Exercise details: Every line of the material needs an exact copy, apart from the images.

Exercise data:
......

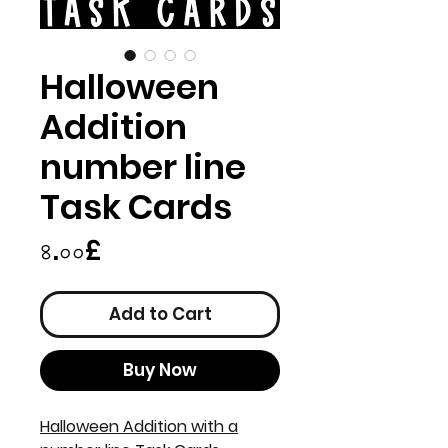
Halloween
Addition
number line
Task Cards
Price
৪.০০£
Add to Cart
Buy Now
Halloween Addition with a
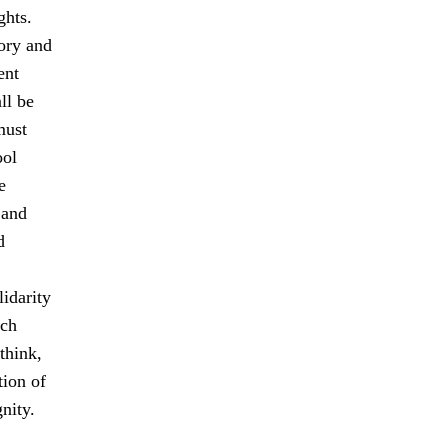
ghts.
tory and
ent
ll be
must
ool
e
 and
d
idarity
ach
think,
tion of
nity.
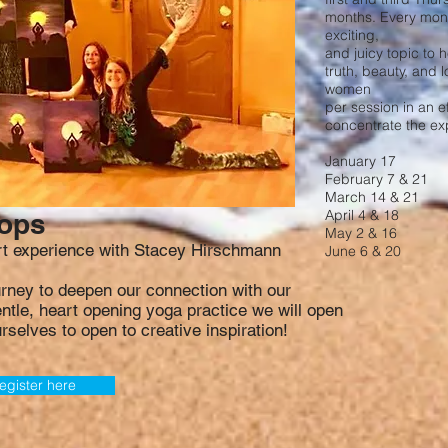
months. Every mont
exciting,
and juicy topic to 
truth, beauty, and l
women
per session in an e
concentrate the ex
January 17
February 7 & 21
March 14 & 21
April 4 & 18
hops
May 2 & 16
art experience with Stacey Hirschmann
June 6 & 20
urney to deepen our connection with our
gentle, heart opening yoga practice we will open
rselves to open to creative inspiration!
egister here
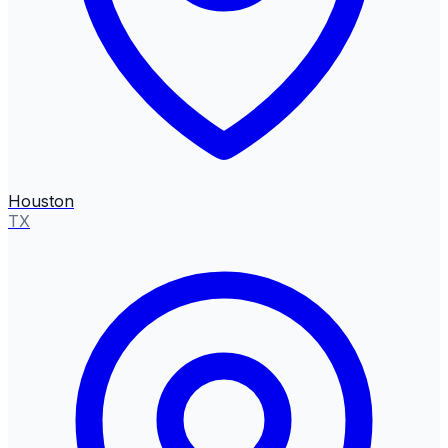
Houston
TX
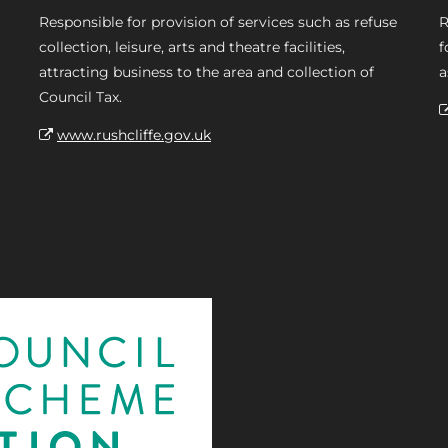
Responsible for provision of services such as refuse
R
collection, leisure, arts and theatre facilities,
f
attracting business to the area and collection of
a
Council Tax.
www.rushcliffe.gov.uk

......

Task output:
Halloween
Addition
number line
Task Cards
Price
৪.০০£
Add to Cart
Buy Now
Halloween Addition with a
ghts.
tory and
ent
ll be
must
ool
e
 and
d
idarity
ach
think,
tion of
nity.
months. Every mont
exciting,
and juicy topic to 
truth, beauty, and l
women
per session in an e
concentrate the ex
January 17
February 7 & 21
March 14 & 21
April 4 & 18
hops
May 2 & 16
art experience with Stacey Hirschmann
June 6 & 20
urney to deepen our connection with our
gentle, heart opening yoga practice we will open
rselves to open to creative inspiration!
egister here
Houston
TX
Responsible for provision of services such as refuse
R
collection, leisure, arts and theatre facilities,
f
attracting business to the area and collection of
a
Council Tax.
www.rushcliffe.gov.uk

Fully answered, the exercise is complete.